Stitches Fibre Art Supplies, http://www.stitchesfibreartsupplies.ca/ very kindly opened up their store just for us, even though it was Sunday.

Continuing our study of railway hotels across Canada, we took a tour of the Empress Hotel.
This is the view from a 6th floor corner suite looking out over the inner harbour.


A table in the present day Empress tea room, set for their famous afternoon tea.
On the tour we learnt the tables were made from the original hotel floor boards after it was replaced.


Articulation taking the harbour ferry from the Inner Harbour, below the Empress hotel, up to the Upper Harbour.

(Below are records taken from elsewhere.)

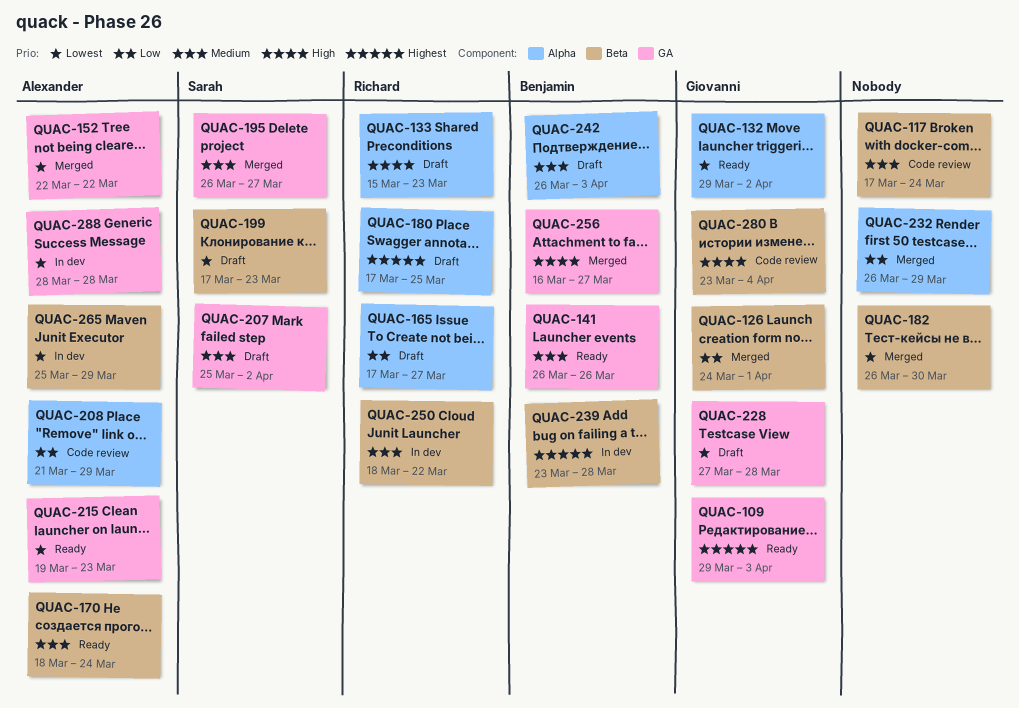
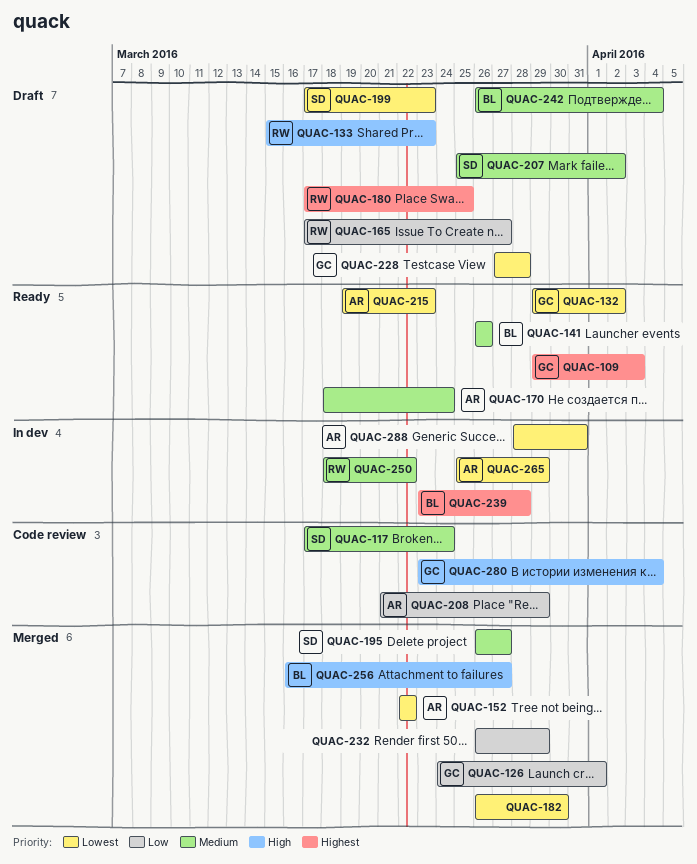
QUAC-117, owner: none -> Sarah
QUAC-242, due: Apr 3 -> Apr 4
QUAC-288, due: Mar 28 -> Mar 31

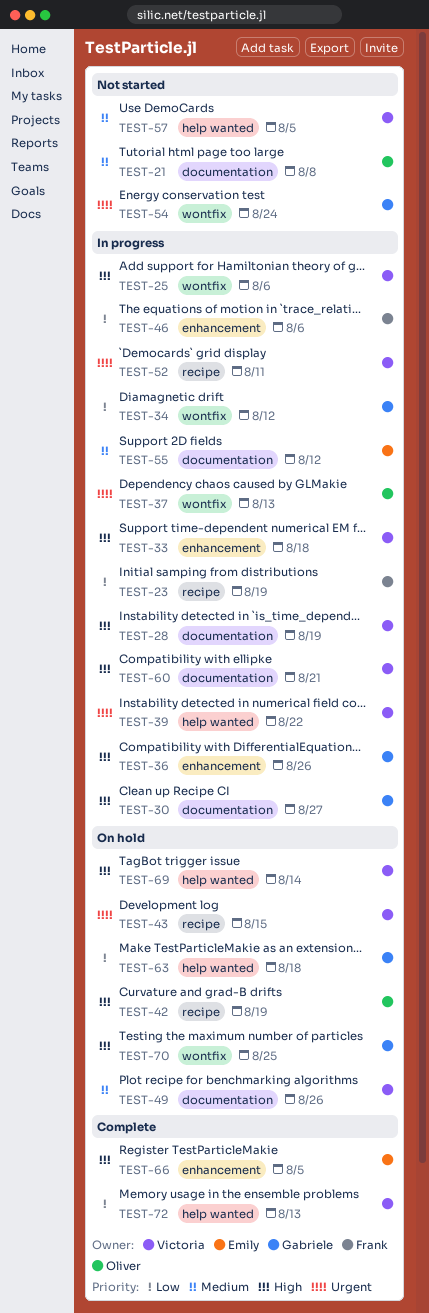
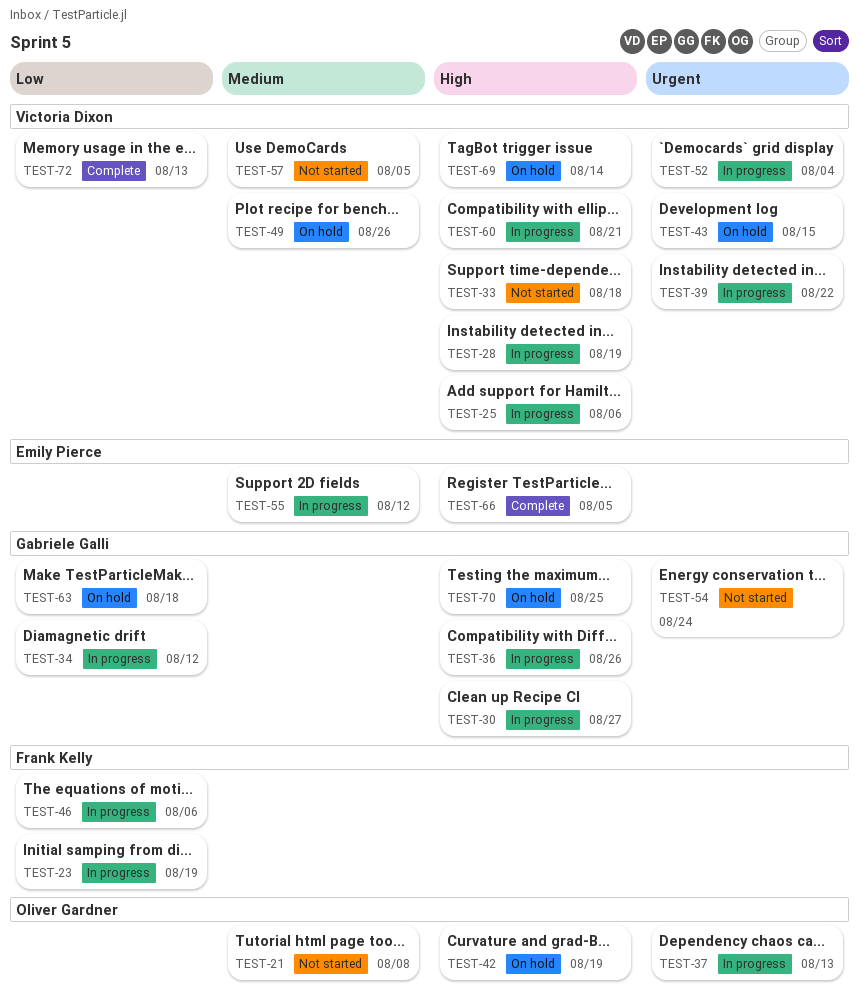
TEST-33, status: In progress -> Not started
TEST-52, due: Aug 11 -> Aug 4

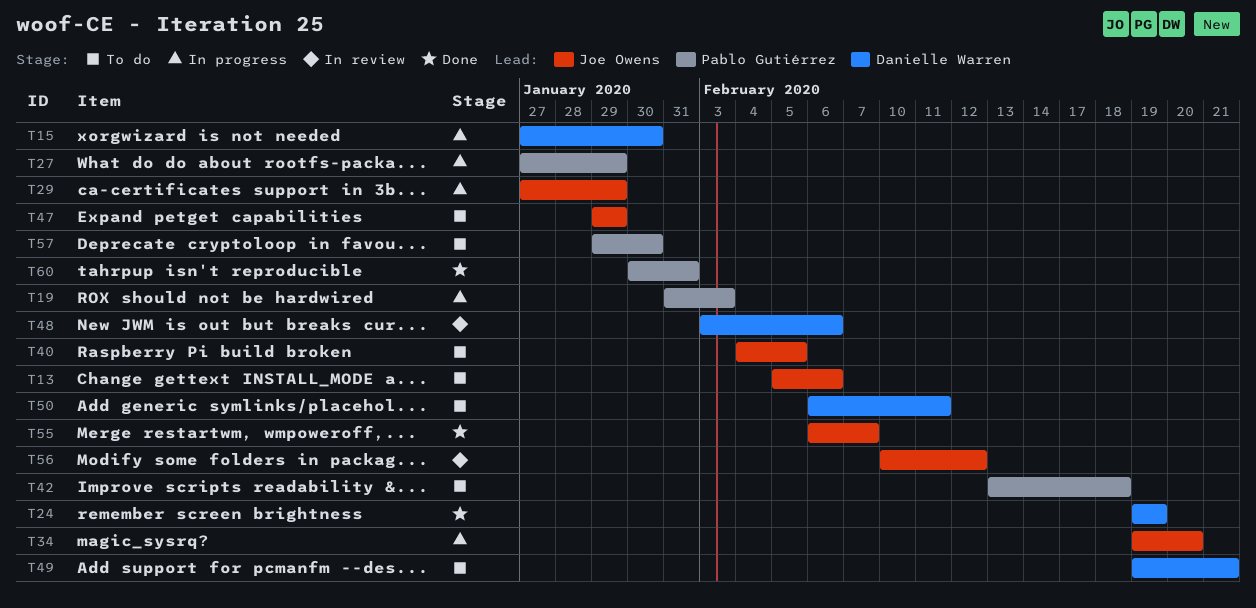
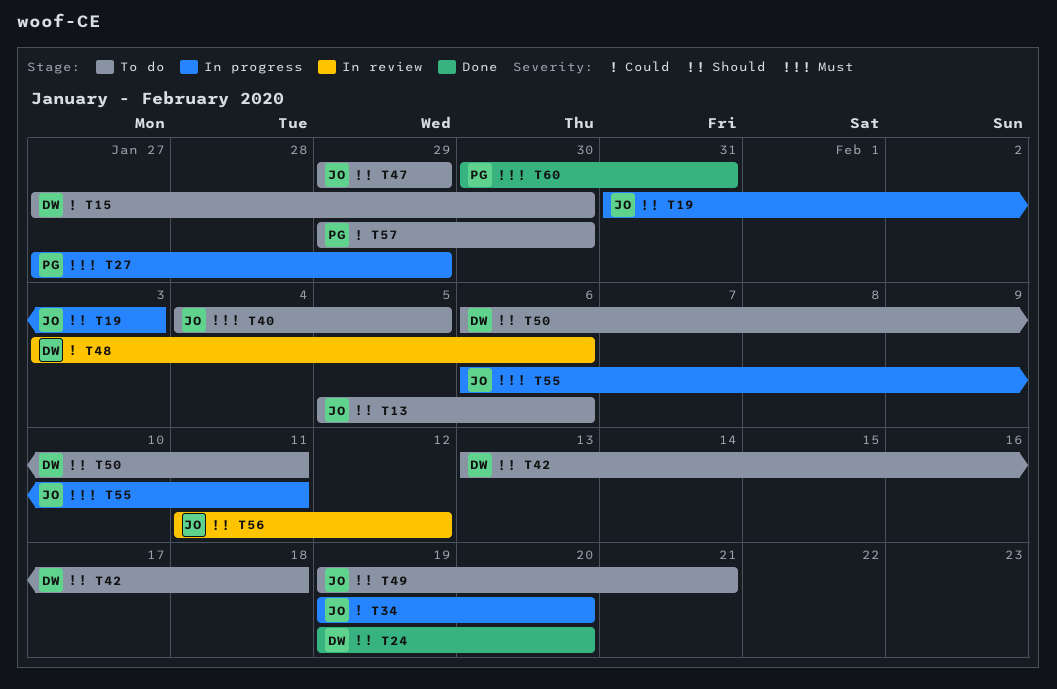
T15, status: In progress -> To do
T19, owner: Pablo Gutiérrez -> Joe Owens
T24, due: Feb 19 -> Feb 20
T29: present -> none
T42, owner: Pablo Gutiérrez -> Danielle Warren
T49, owner: Danielle Warren -> Joe Owens
T55, status: Done -> In progress
T55, due: Feb 7 -> Feb 11
T56, start: Feb 10 -> Feb 11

We got off at Point Ellice House where we walked the grounds and toured inside the house with its intact, original contents. All chattels both inside the house and in their archives are thoroughly cataloged making it a perfect place to research the Victorian era in Victoria.


Leann Clifford
We did stop for afternoon tea while sitting out on the lawn but passed on a game of croquet.


We toured Fisherman's Wharf with its floating restaurants and floating houses that make up the village. 

We continued our driving tour around the Victoria peninsular, stopping and walking the historic sights, including Ogden Point breakwater without a breath of wind and barely a ripple of water.
After a week exploring and researching in Victoria we have returned to our respective studios across Canada to make a body of work for exhibition some time in the future.